Другими словами, граждане либеральной схемы — это частные лица, которые могут объединиться для защиты своих общих интересов через механизмы государства.Республиканский взгляд на политику, напротив, не может быть чисто административным, поскольку он требует хотя бы минимального согласия относительно общественных добродетелей, необходимых для поддержания институтов правительства.
Для республиканизма важно не нейтральное взвешивание частных интересов, а рациональное обсуждение внутри и вокруг таких моральных договоренностей, что существенно для политической деятельности. Соответственно, гражданская жизнь — это не зло, необходимое только для защиты частных интересов, а моральное обязательство, лежащее на всех гражданах, которое требует подчинения частных интересов ради общего блага.И все же, что очень важно, республиканизм, по крайней мере в его американском обличье, не отождествляет политическую деятельность исключительно с государством. Вместо этого американская система дает возможность свободным людям и сообществам, действующим через различные уровни правительства и добровольные ассоциации, вместе как граждане добиваться общих благ.
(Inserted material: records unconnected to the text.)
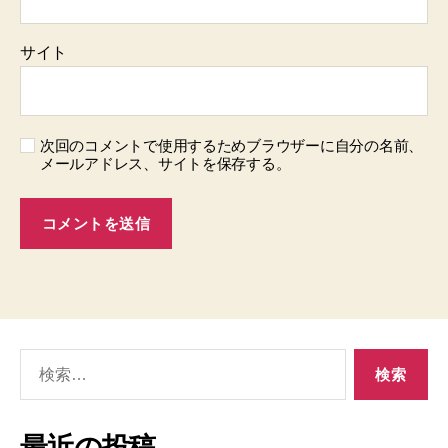
サイト
次回のコメントで使用するためブラウザーに自分の名前、
メールアドレス、サイトを保存する。
検
索
対
象:
最近の投稿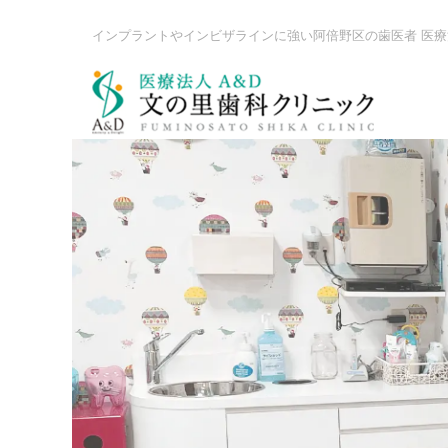
インプラントやインビザラインに強い阿倍野区の歯医者 医療
お口のお悩み
虫歯を直したい
銀歯を白くしたい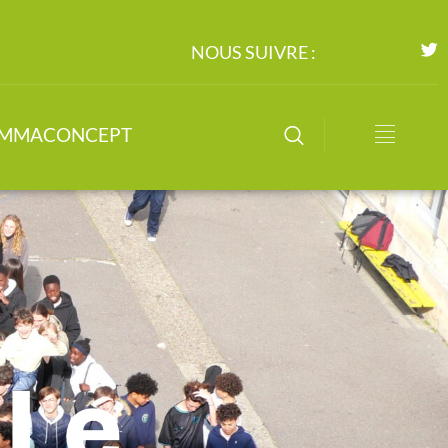
NOUS SUIVRE :
IMMACONCEPT
 Le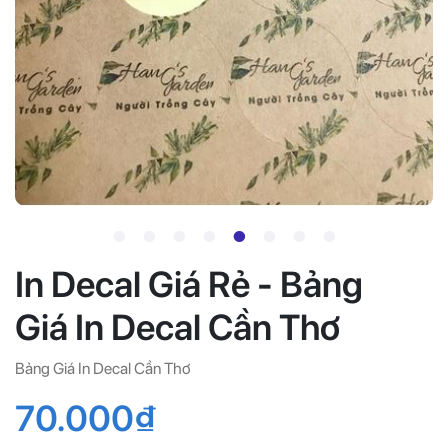
In Decal Giá Rẻ - Bảng
Giá In Decal Cần Thơ
Bảng Giá In Decal Cần Thơ
70.000₫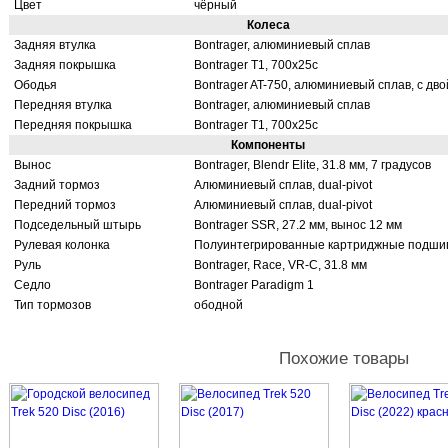
Цвет
чёрный
Колеса
Задняя втулка
Bontrager, алюминиевый сплав
Задняя покрышка
Bontrager T1, 700x25c
Ободья
Bontrager AT-750, алюминиевый сплав, с дв
Передняя втулка
Bontrager, алюминиевый сплав
Передняя покрышка
Bontrager T1, 700x25c
Компоненты
Вынос
Bontrager, Blendr Elite, 31.8 мм, 7 градусов
Задний тормоз
Алюминиевый сплав, dual-pivot
Передний тормоз
Алюминиевый сплав, dual-pivot
Подседельный штырь
Bontrager SSR, 27.2 мм, вынос 12 мм
Рулевая колонка
Полуинтегрированные картриджные подшипн
Руль
Bontrager, Race, VR-C, 31.8 мм
Седло
Bontrager Paradigm 1
Тип тормозов
ободной
Похожие товары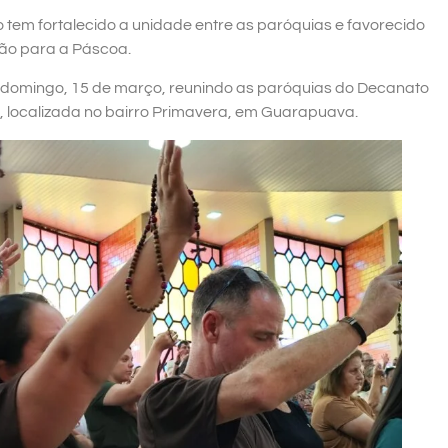
 tem fortalecido a unidade entre as paróquias e favorecido
o para a Páscoa.
o domingo, 15 de março, reunindo as paróquias do Decanato
 localizada no bairro Primavera, em Guarapuava.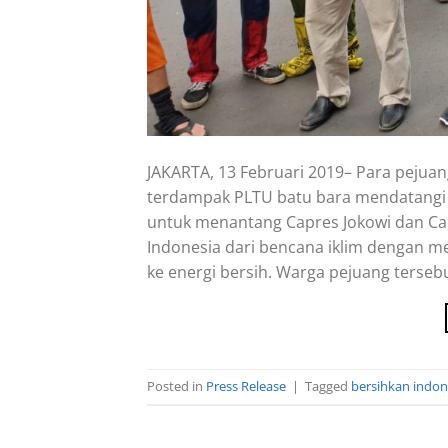
JAKARTA, 13 Februari 2019– Para pejua
terdampak PLTU batu bara mendatangi
untuk menantang Capres Jokowi dan C
Indonesia dari bencana iklim dengan m
ke energi bersih. Warga pejuang tersebu
Posted in
Press Release
|
Tagged
bersihkan indon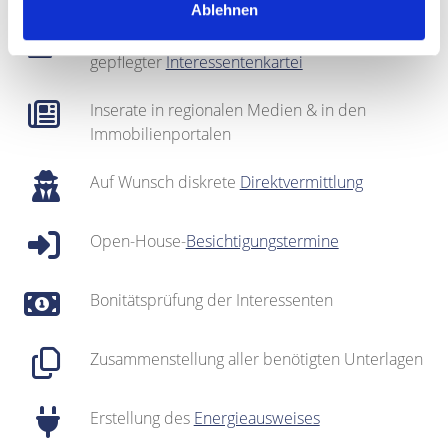
Ablehnen
Regionales Netzwerk inklusive sehr gut
gepflegter
Interessentenkartei
Inserate in regionalen Medien & in den
Immobilienportalen
Auf Wunsch diskrete
Direktvermittlung
Open-House-
Besichtigungstermine
Bonitätsprüfung der Interessenten
Zusammenstellung aller benötigten Unterlagen
Erstellung des
Energieausweises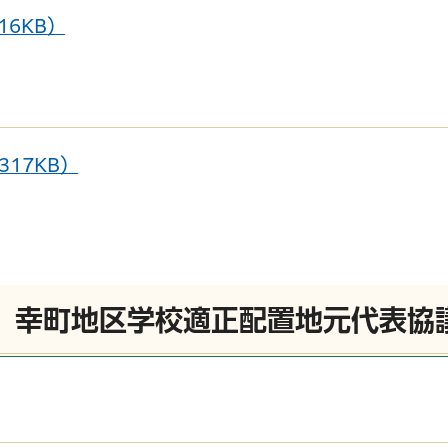
16KB）
サービス
コンビニ交付
区役所窓口オ
17KB）
回）幸町地区学校適正配置地元代表協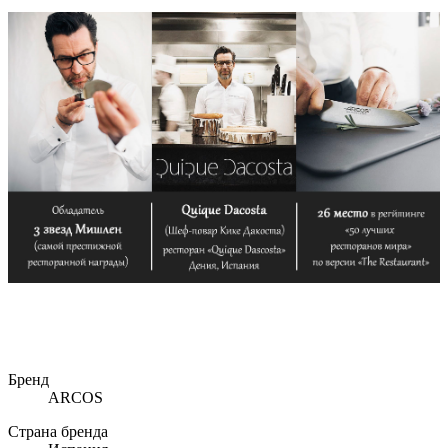
Бренд
ARCOS
Страна бренда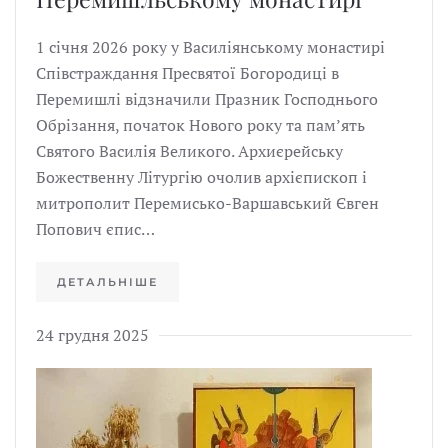
1 січня 2026 року у Василіянському монастирі
Співстраждання Пресвятої Богородиці в
Перемишлі відзначили Празник Господнього
Обрізання, початок Нового року та пам’ять
Святого Василія Великого. Архиєрейську
Божественну Літургію очолив архієпископ і
митрополит Перемисько-Варшавський Євген
Попович єпис…
ДЕТАЛЬНІШЕ
24 грудня 2025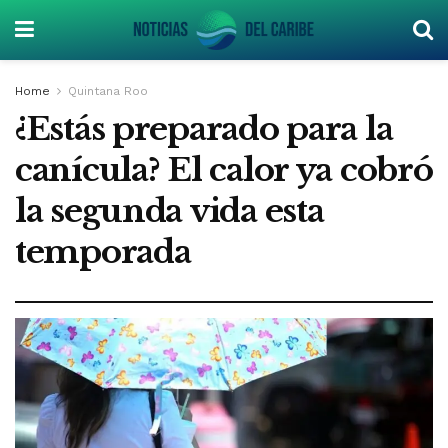
Home
Quintana Roo
¿Estás preparado para la
canícula? El calor ya cobró
la segunda vida esta
temporada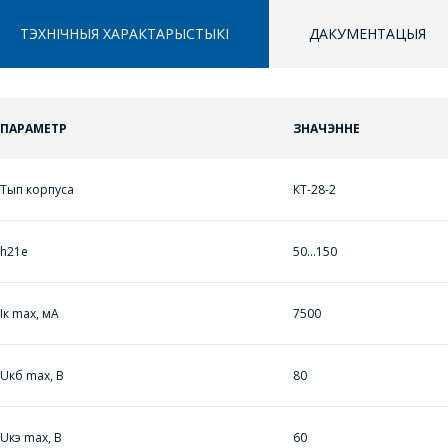
ТЭХНІЧНЫЯ ХАРАКТАРЫСТЫКІ
ДАКУМЕНТАЦЫЯ
ПАРАМЕТР
ЗНАЧЭННЕ
ППЕРАЙСЦІ Ў КОШЫК
ПЕРАЙСЦІ Ў КОШЫК
ПРАЦЯГНУЦЬ ПАКУПКІ
ПРАЦЯГНУЦЬ ПАКУПКІ
Тып корпуса
КТ-28-2
h21е
50...150
Iк max, мА
7500
ЗАДАЦЬ ВАПРОС
Uкб max, В
80
МЕНЕДЖЭРЫ
КАМПАНІІ З
Uкэ max, В
60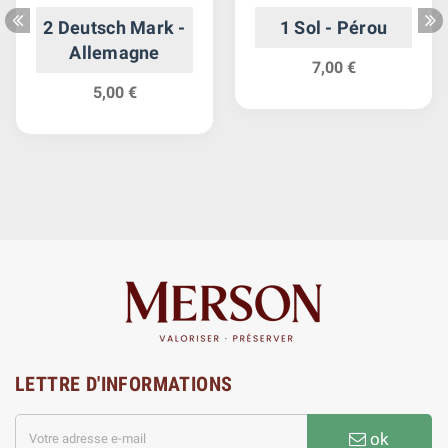
2 Deutsch Mark -
1 Sol - Pérou
Allemagne
7,00 €
5,00 €
LETTRE D'INFORMATIONS
ok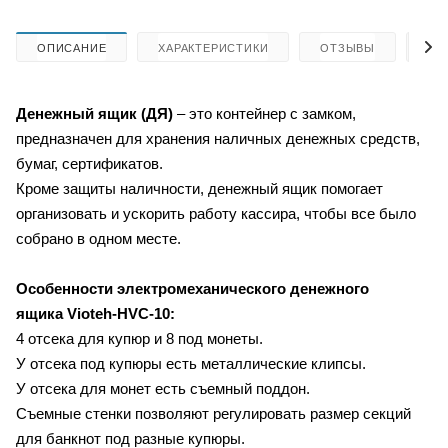
ОПИСАНИЕ
ХАРАКТЕРИСТИКИ
ОТЗЫВЫ
КА
Денежный ящик (ДЯ)
– это контейнер с замком,
предназначен для хранения наличных денежных средств,
бумаг, сертификатов.
Кроме защиты наличности, денежный ящик помогает
организовать и ускорить работу кассира, чтобы все было
собрано в одном месте.
Особенности электромеханического денежного
ящика Vioteh-HVC-10:
4 отсека для купюр и 8 под монеты.
У отсека под купюры есть металлические клипсы.
У отсека для монет есть съемный поддон.
Съемные стенки позволяют регулировать размер секций
для банкнот под разные купюры.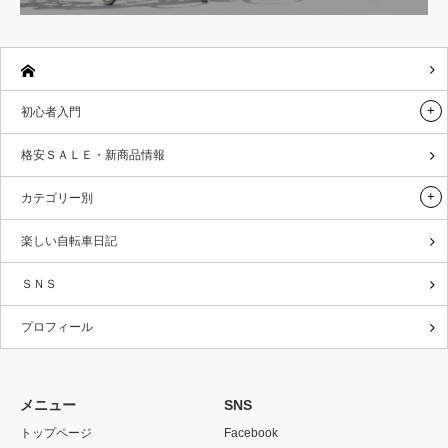
初心者入門
格安ＳＡＬＥ・新商品情報
カテゴリー別
楽しい自転車日記
ＳＮＳ
プロフィール
メニュー
SNS
トップページ
Facebook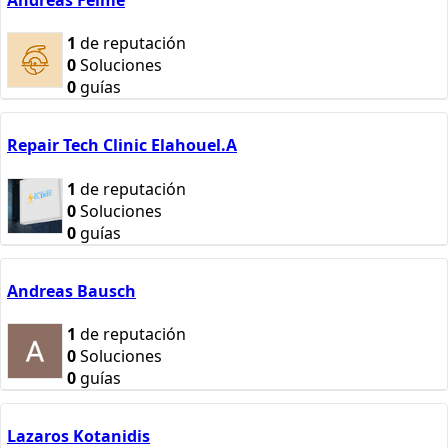
1
de reputación
0
Soluciones
0
guías
Repair Tech Clinic Elahouel.A
1
de reputación
0
Soluciones
0
guías
Andreas Bausch
1
de reputación
0
Soluciones
0
guías
Lazaros Kotanidis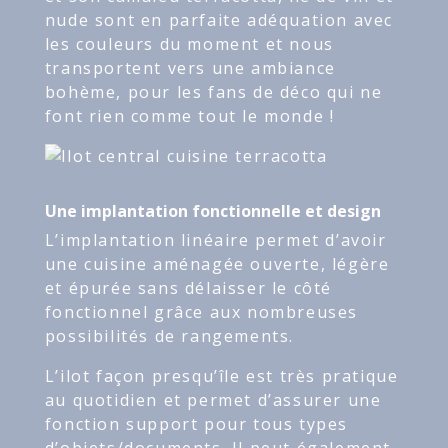
nude sont en parfaite adéquation avec
les couleurs du moment et nous
transportent vers une ambiance
bohème, pour les fans de déco qui ne
font rien comme tout le monde !
Une implantation fonctionnelle et design
L’implantation linéaire permet d’avoir
une cuisine aménagée ouverte, légère
et épurée sans délaisser le côté
fonctionnel grâce aux nombreuses
possibilités de rangements.
L’ilot façon presqu’île est très pratique
au quotidien et permet d’assurer une
fonction support pour tous types
d’objets/documents. Il peut également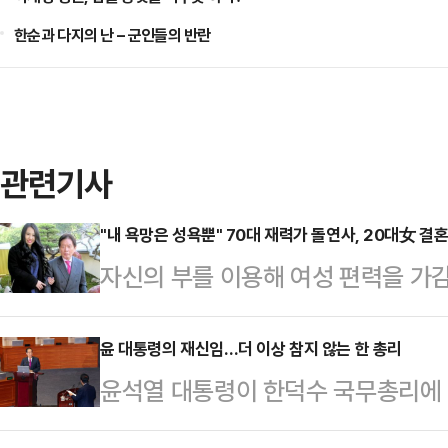
한순과 다지의 난 – 군인들의 반란
관련기사
"내 욕망은 성욕뿐" 70대 재력가 돌연사, 20대女 결
자신의 부를 이용해 여성 편력을 가감
안'이라 칭한 70대 사업가의 사망과 
인으로 지목된 전 부인은 혐의를 전
윤 대통령의 재신임…더 이상 참지 않는 한 총리
윤석열 대통령이 한덕수 국무총리에 
지난 2018년 5월 급성 각성제 중
각'에 힘이 실렸다. 한 총리는 국회
77세) 살인 혐의를 받는 전처 스도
Главные герои американской революционной драмы не были ни «философами», ни членами «отстраненной интеллигенции», как отмечает Бейлин. Таким образом, они не стремились создать философию или «согласовать свои мысли с мыслями основных фигур в истории политической философии, которых современные ученые объявили бы основополагающими.«Вместо этого они были« активными политиками, торговцами, юристами, владельцами плантаций и проповедниками », собравшими широкий спектр интеллектуальных источников, политических и религиозных традиций, чтобы противостоять своим уникальным вызовам и возможностям. Их мировоззрение представляло собой своеобразное сочетание древних идеологий. и современные, либеральные и республиканские, разработанные и адаптированные к определенному историческому контексту.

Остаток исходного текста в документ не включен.